Compositional Sparse OOD

Code for "Stop Probing, Start Coding: Why Linear Probes and Sparse Autoencoders Fail at Compositional Generalisation".

Vitoria Barin Pacela*, Shruti Joshi*, Isabela Camacho, Simon Lacoste-Julien, David Klindt

Overview

Under superposition, concepts are linearly represented in neural network activations but not linearly accessible. We compare sparse coding, SAEs, and linear probes on compositional OOD generalisation.

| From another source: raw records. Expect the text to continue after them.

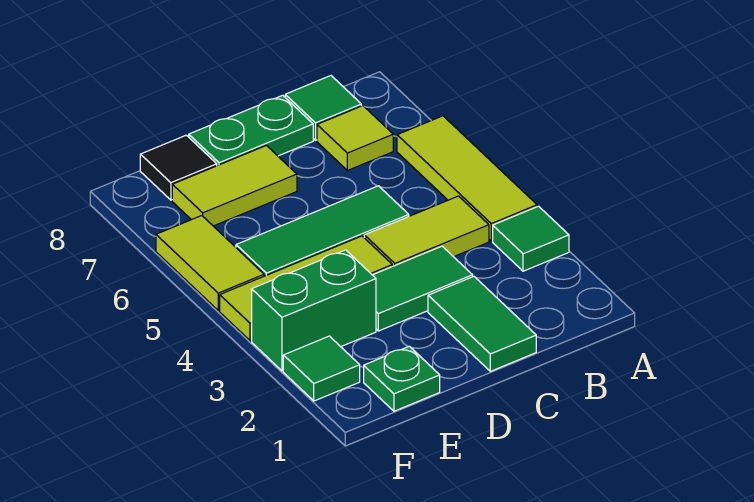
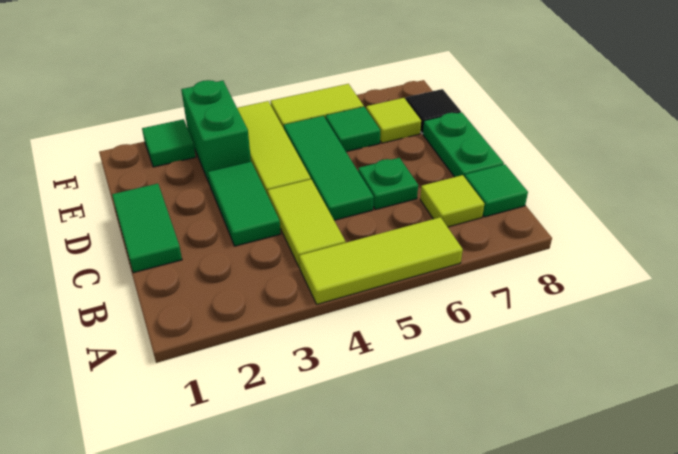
green tile A3 level 1 -> green tile E6 level 1
green tile C1:C2 level 1 -> green tile C1:D1 level 1
lime tile D7:E7 level 1 -> lime tile E7 level 1
green plate E1 level 1 -> green plate C6 level 1

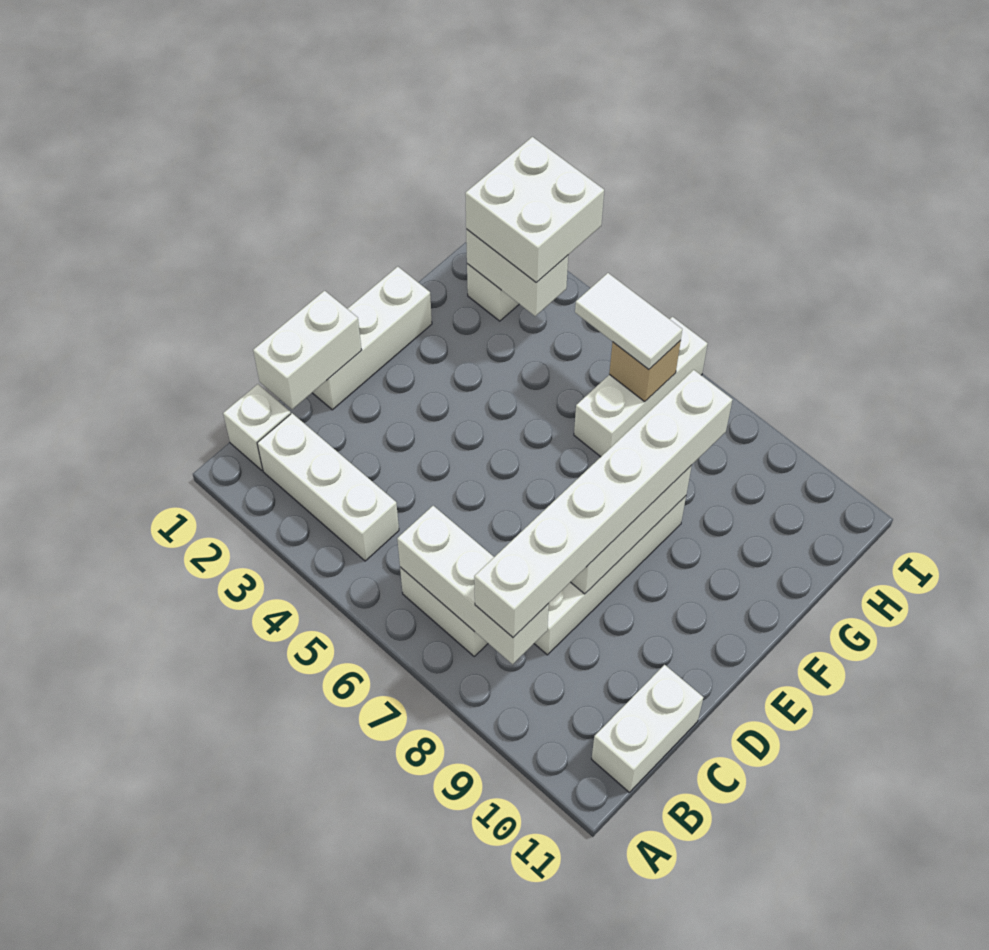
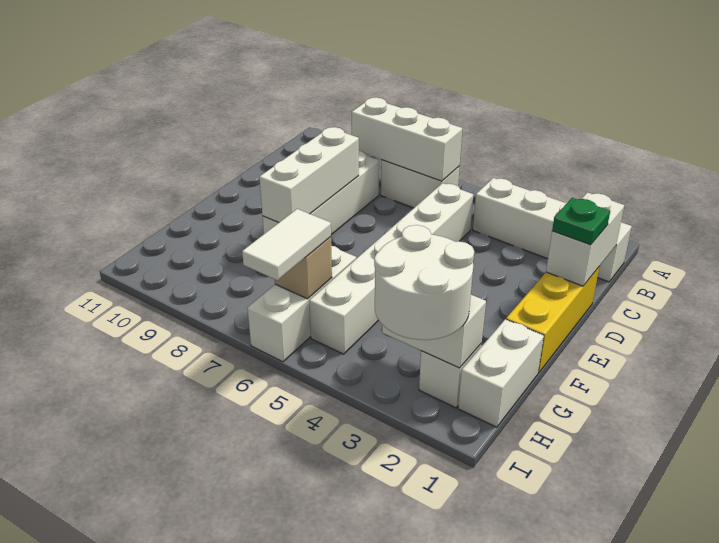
white brick B8:G8 level 3 -> white brick C5:H5 level 1
white brick B11:C11 level 1 -> white brick G1:H1 level 1
white brick D1:F1 level 1 -> yellow brick D1:F1 level 1
none -> green plate D1 level 3
white brick H2:I3 level 3 -> white round brick H2:I3 level 3
white tile H5:H6 level 3 -> white tile H6:I6 level 3

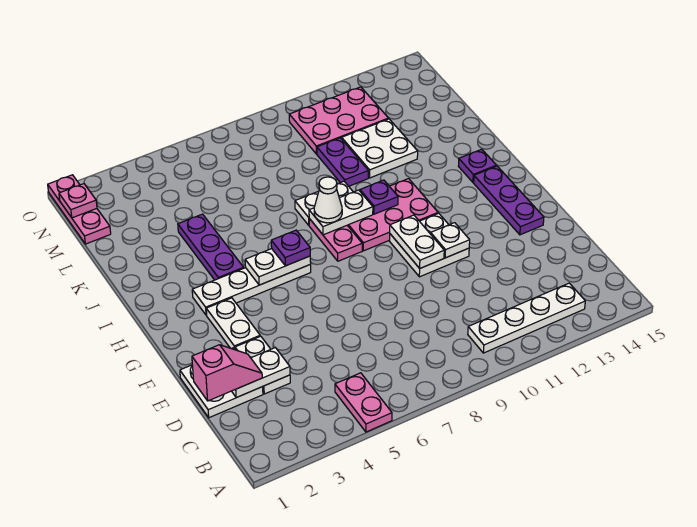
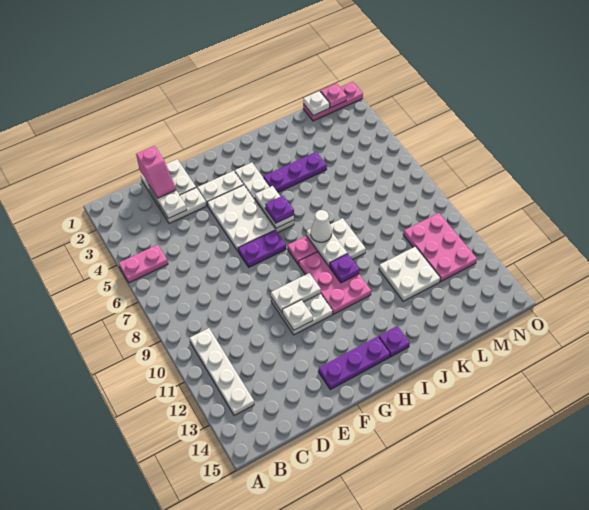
none -> white plate F4:G6 level 1
purple plate K10:L10 level 1 -> purple plate F7:G7 level 1
none -> white plate M1 level 2

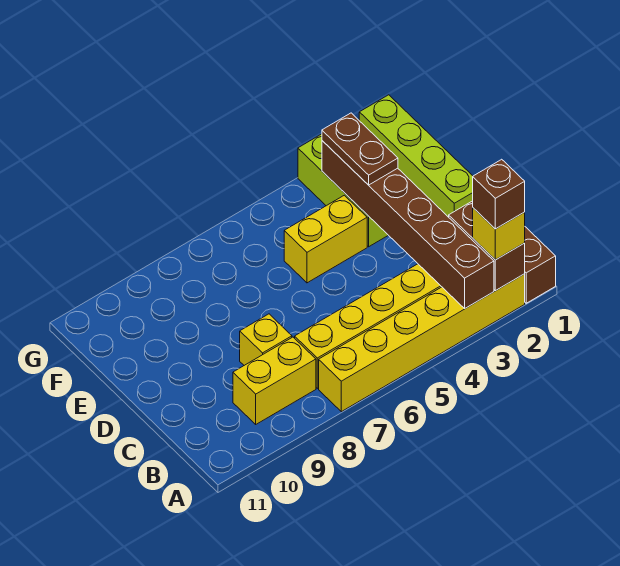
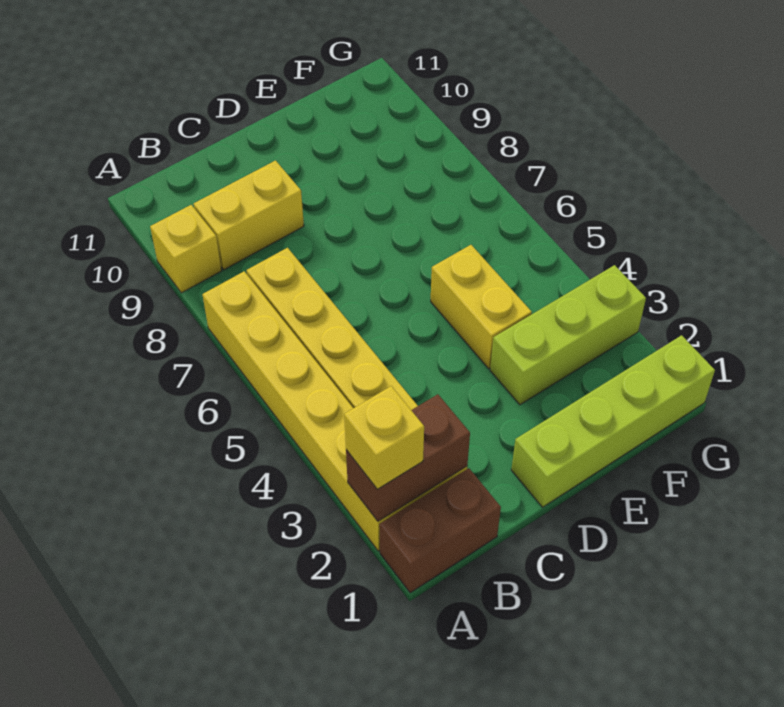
brown brick A2 level 4 -> none
brown brick A3:F3 level 2 -> none
yellow brick B8:B9 level 1 -> yellow brick B9:C9 level 1
yellow brick C8 level 1 -> yellow brick A9 level 1
brown plate E3:F3 level 3 -> none

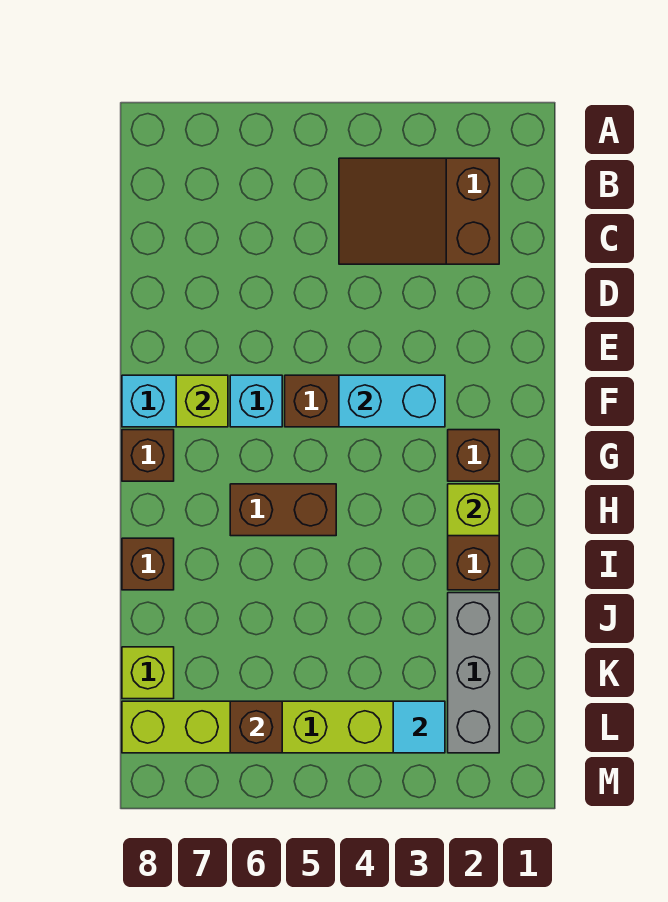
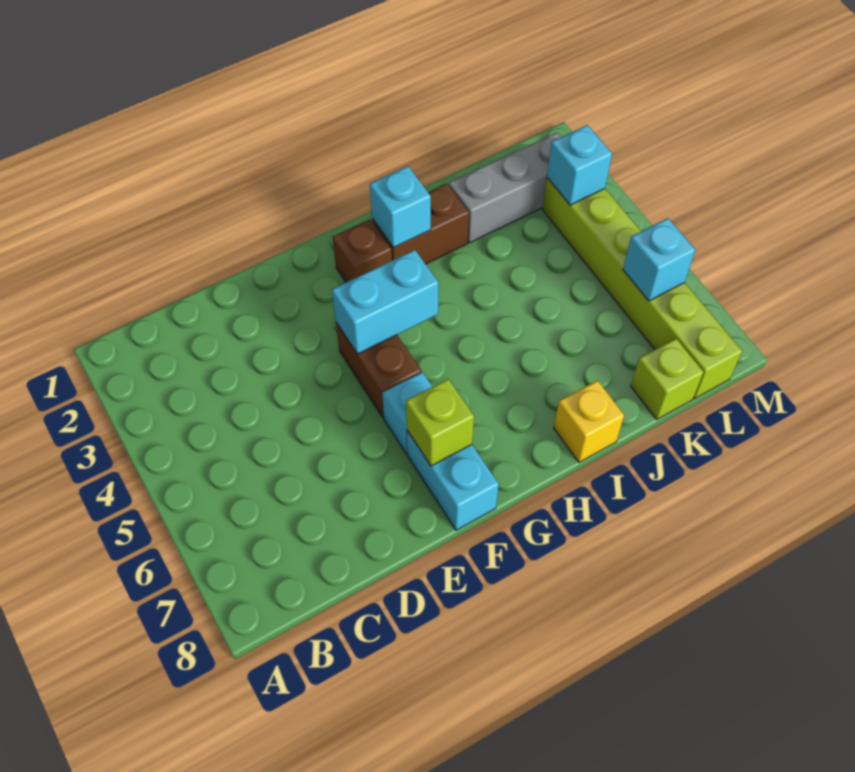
brown slope B2:C4 level 1 top 2 -> none
cyan brick F3:F4 level 2 -> cyan brick F4:G4 level 2
brown brick G8 level 1 -> none
lime brick H2 level 2 -> cyan brick H2 level 2
brown brick H5:H6 level 1 -> none
brown brick I8 level 1 -> yellow brick I8 level 1
cyan tile L3 level 2 -> cyan brick L3 level 2
brown brick L6 level 2 -> cyan brick L6 level 2

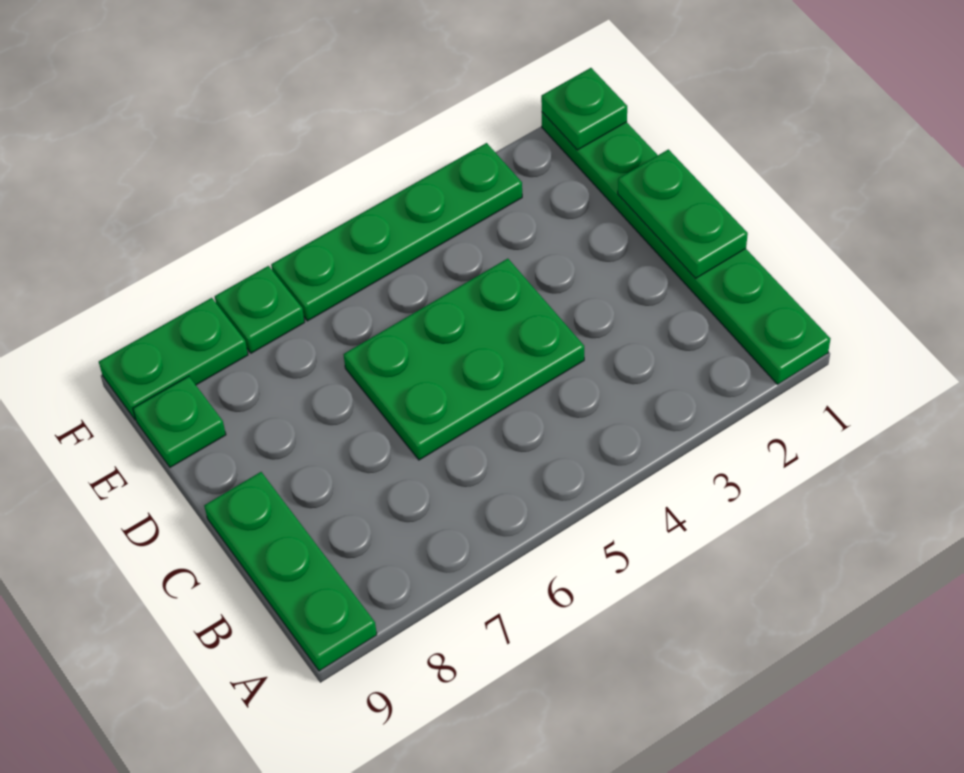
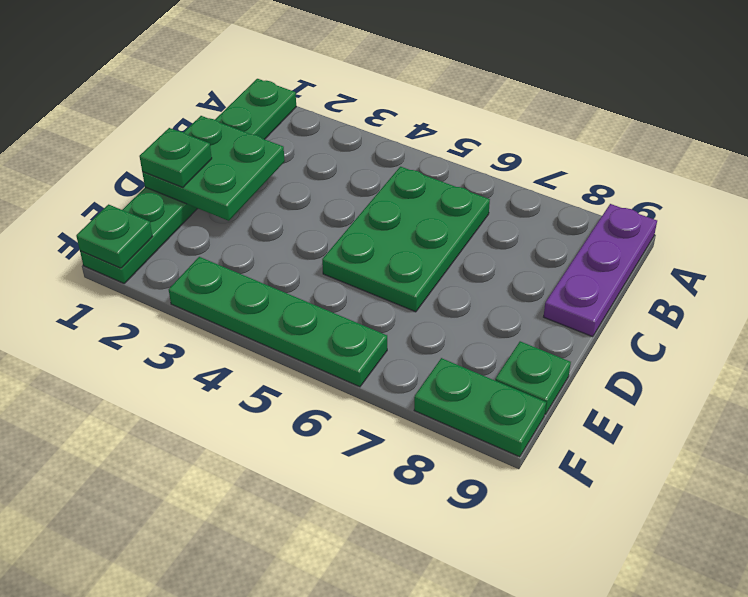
green plate A9:C9 level 1 -> purple plate A9:C9 level 1
green plate C1:D1 level 2 -> green plate C1:D2 level 2
green plate C4:D6 level 1 -> green plate B5:D6 level 1
green plate F7 level 1 -> green plate D1 level 3

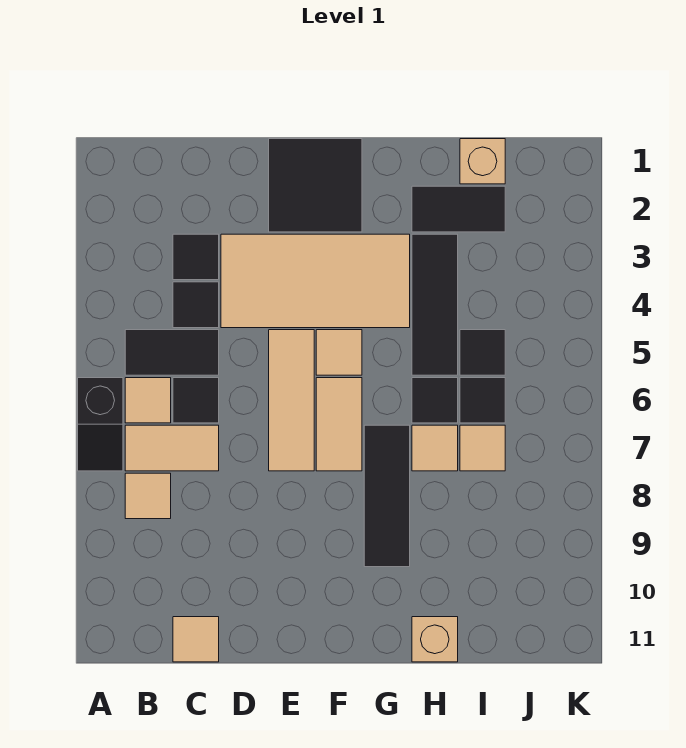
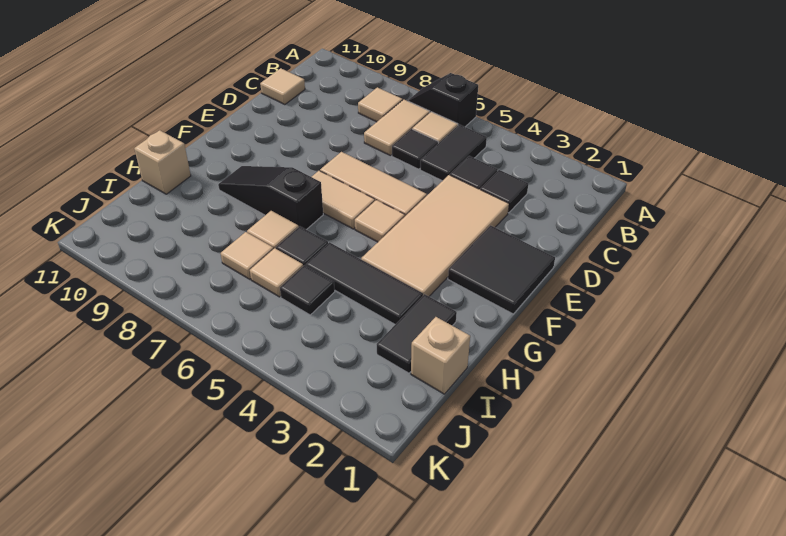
black tile G7:G9 level 1 -> black slope G7:G9 level 1 top 7
black tile I6 level 1 -> tan tile I6 level 1

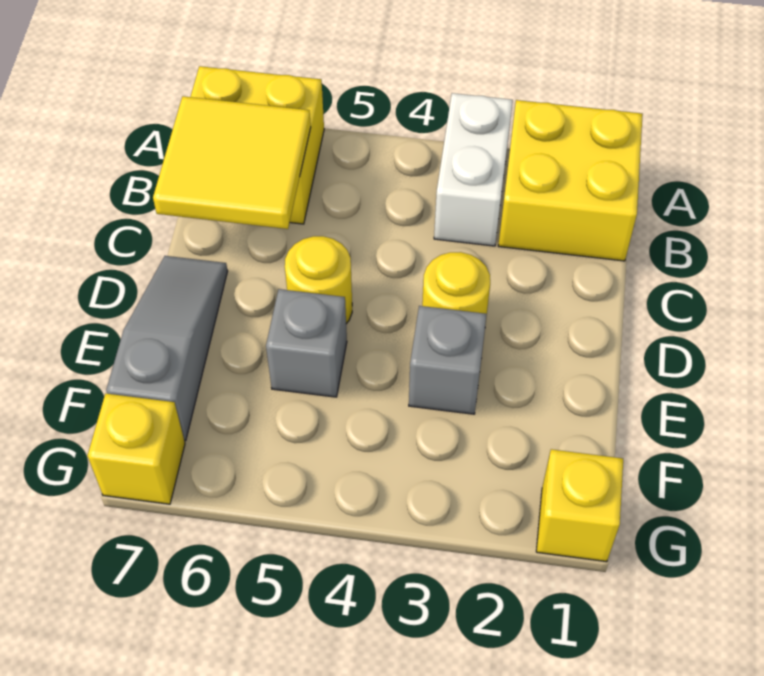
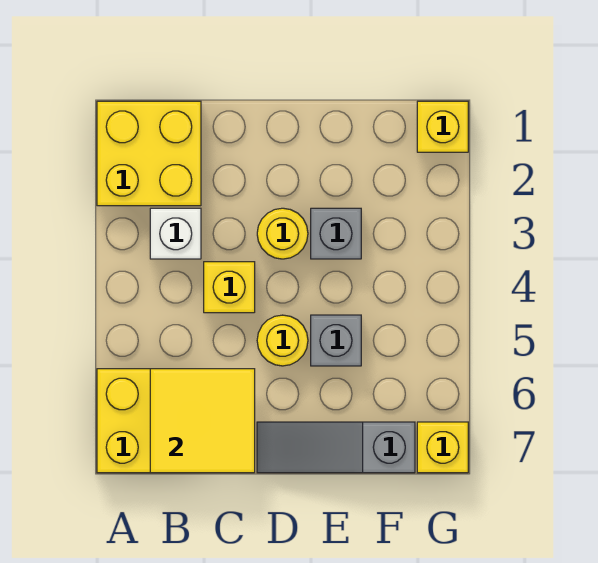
white brick A3:B3 level 1 -> white brick B3 level 1
none -> yellow brick C4 level 1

Method OOD generalisation Why
FISTA (oracle dictionary) Near-perfect at all scales Per-sample sparse inference solves the right problem
SAEs (ReLU, TopK, JumpReLU) Fail Learned dictionaries point in wrong directions
Linear probes Degrade sharply MCC < 0.1 at \(d_z\) = 10,000 under superposition
DL-FISTA Beats probes, fails at scale Dictionary learning is the bottleneck

Quick Start

# Recommended
uv venv && source .venv/bin/activate
uv pip install -e .

# Or with pip
pip install -e .

Requirements

Python >= 3.10 and PyTorch.

Reproduce Paper Figures

All results are pre-computed in results/. To regenerate:

# Main text + appendix figures
python experiments/plotting/plot_paper_figures.py --only v2

# Controlled experiment figures
python experiments/plotting/plot_controlled.py

Run Experiments

Vary one parameter, hold others fixed:

python experiments/sensitivity/exp_vary_latents.py
python experiments/sensitivity/exp_vary_samples.py
python experiments/sensitivity/exp_vary_sparsity.py

Decompose SAE failure:

python experiments/controlled/exp_dict_quality.py       # FISTA on SAE-learned dictionary
python experiments/controlled/exp_warmstart_decoder.py   # SAE decoder as DL-FISTA init
python experiments/controlled/exp_support_recovery.py    # Sparsity pattern recovery
python experiments/controlled/exp_learning_dynamics.py   # Dictionary learning over time
python experiments/controlled/exp_lambda_sensitivity.py  # Regularisation sweep

Results are saved incrementally to results/.

Citation

@misc{pacela2026stopprobingstartcoding,
  title={Stop Probing, Start Coding: Why Linear Probes and Sparse Autoencoders Fail at Compositional Generalisation},
  author={Vitória Barin Pacela and Shruti Joshi and Isabela Camacho and Simon Lacoste-Julien and David Klindt},
  year={2026},
  eprint={2603.28744},
  archivePrefix={arXiv},
  primaryClass={cs.LG},
  url={https://arxiv.org/abs/2603.28744},
}